Am Dienstagvormittag nahm der russische Vize-Verteidigungsminister Timur Iwanow noch an einer wichtigen Sitzung seines Ministeriums teil. Wenige Stunden später nahmen Beamte des Inlandsgeheimdienstes FSB Iwanow in seinem Büro fest. Das berichtet das russische Medium RBK, das sich auf eine ungenannte Quelle beruft.

Untersuchungshaft verhängt

Iwanow, der seit 2016 einer der Stellvertreter von Verteidigungsminister Sergej Schoigu ist, wurde wegen Korruptionsverdacht verhaftet. Er ist für den Bau militärischer Einrichtungen zuständig. Iwanow wird der Annahme von Bestechungsgeldern „in besonders großem Umfang“ in Zusammenhang mit Bauaufträgen für das Verteidigungsministerium beschuldigt, teilte die Ermittlungsbehörde am späten Dienstagabend mit.

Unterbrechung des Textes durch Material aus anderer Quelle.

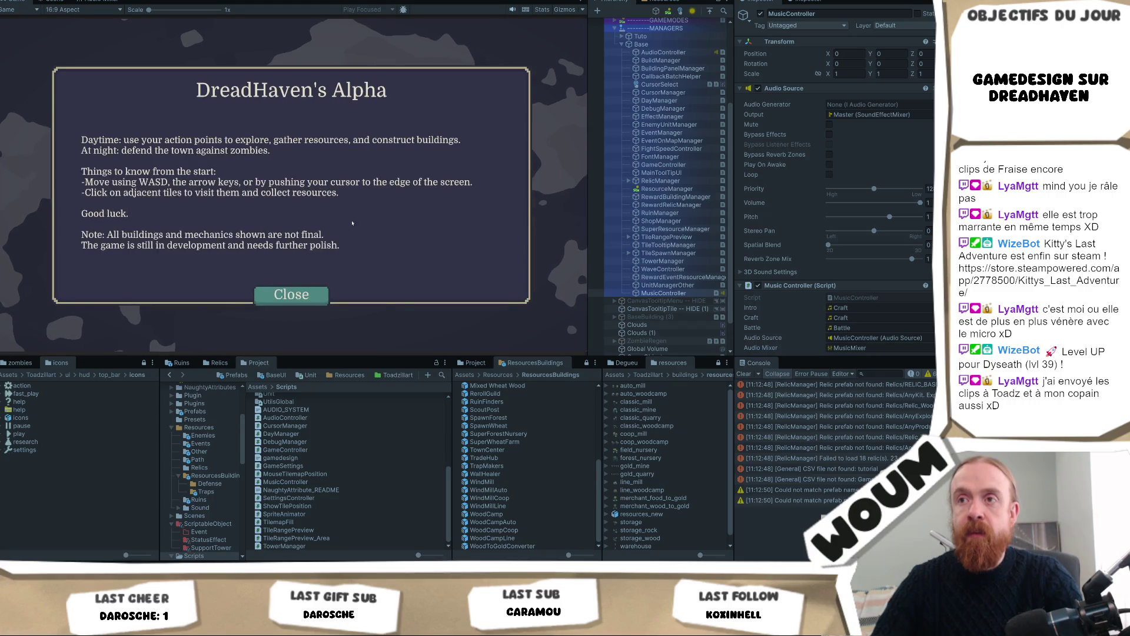
# Step: Dismiss the intro, place the town center on the teal tile, and take the Chopping Camp and House kit
pyautogui.click(290, 294)
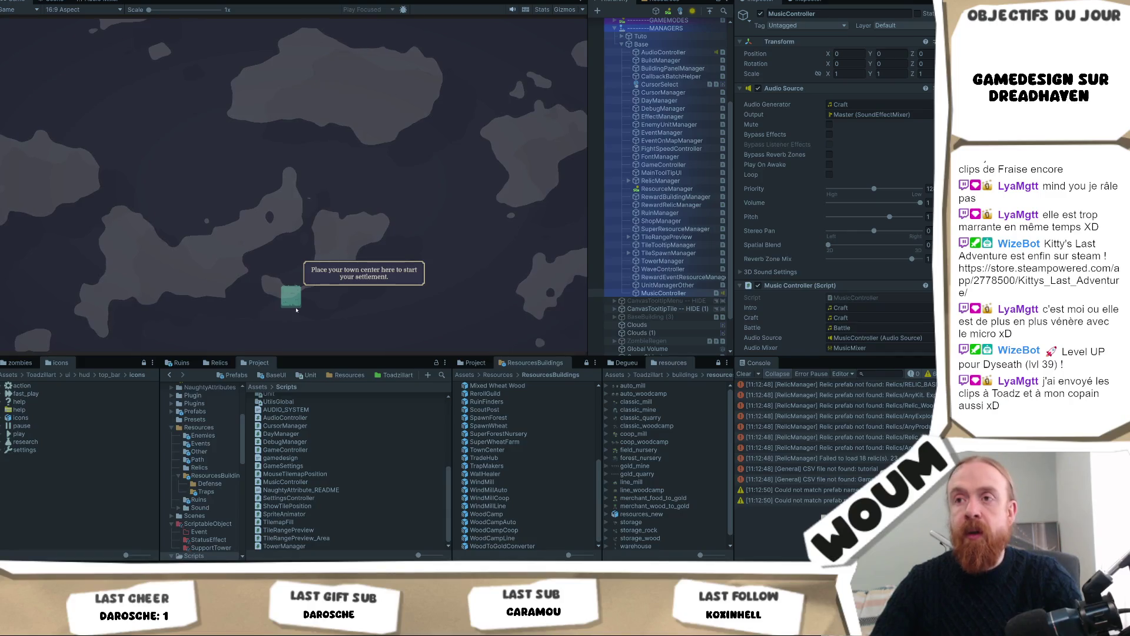
pyautogui.click(288, 279)
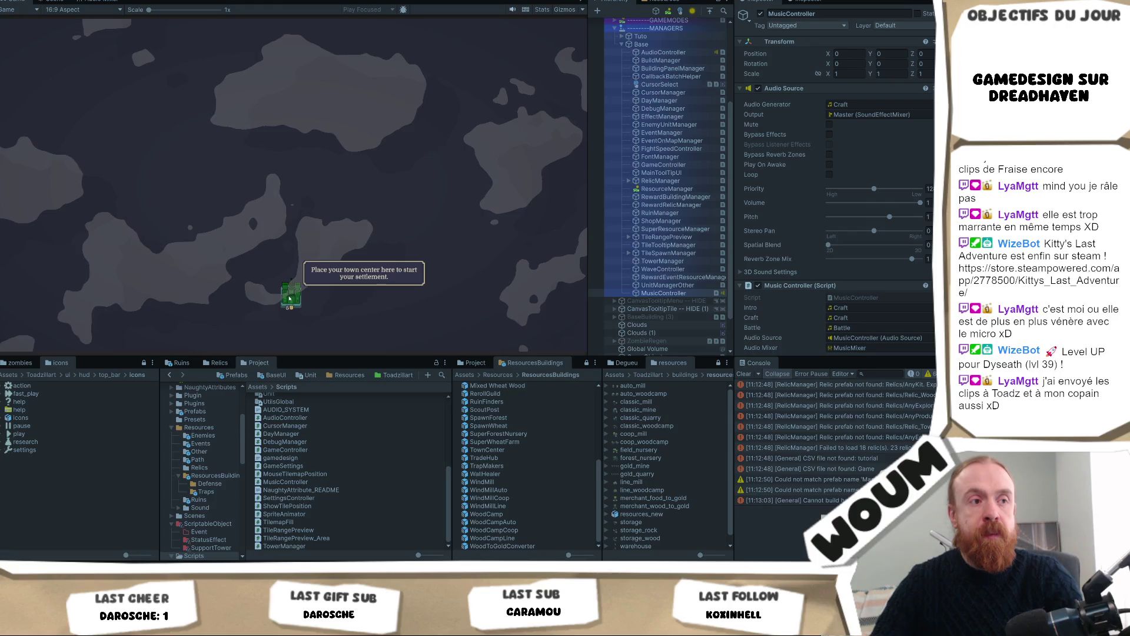
pyautogui.click(289, 299)
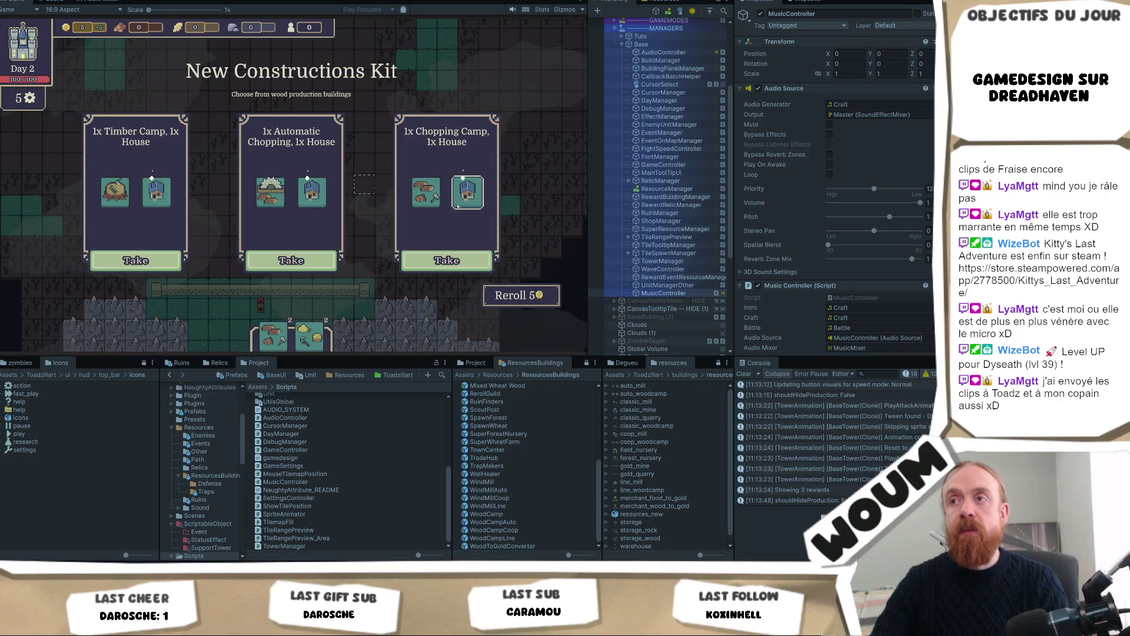
pyautogui.click(449, 259)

Iwanow bestreite seine Schuld, berichtete die russische Nachrichtenagentur Tass.

Es ist einer der hochrangigsten Korruptionsfälle in Russland seit Beginn des russischen Angriffskriegs gegen die Ukraine. Am Mittwoch wurde in russischen sozialen Medien ein Video veröffentlicht, das Iwanow in seiner Militäruniform im Gerichtssaal zeigt. Über Iwanow wurde Untersuchungshaft bis vorerst 23. Juni verhängt. Gemeinsam mit ihm wurde ein mutmaßlicher Komplize, laut Medien ein Freund Iwanows, verhaftet. In anderen russischen Regionen soll es zu Hausdurchsuchungen in Zusammenhang mit dem Fall gekommen sein.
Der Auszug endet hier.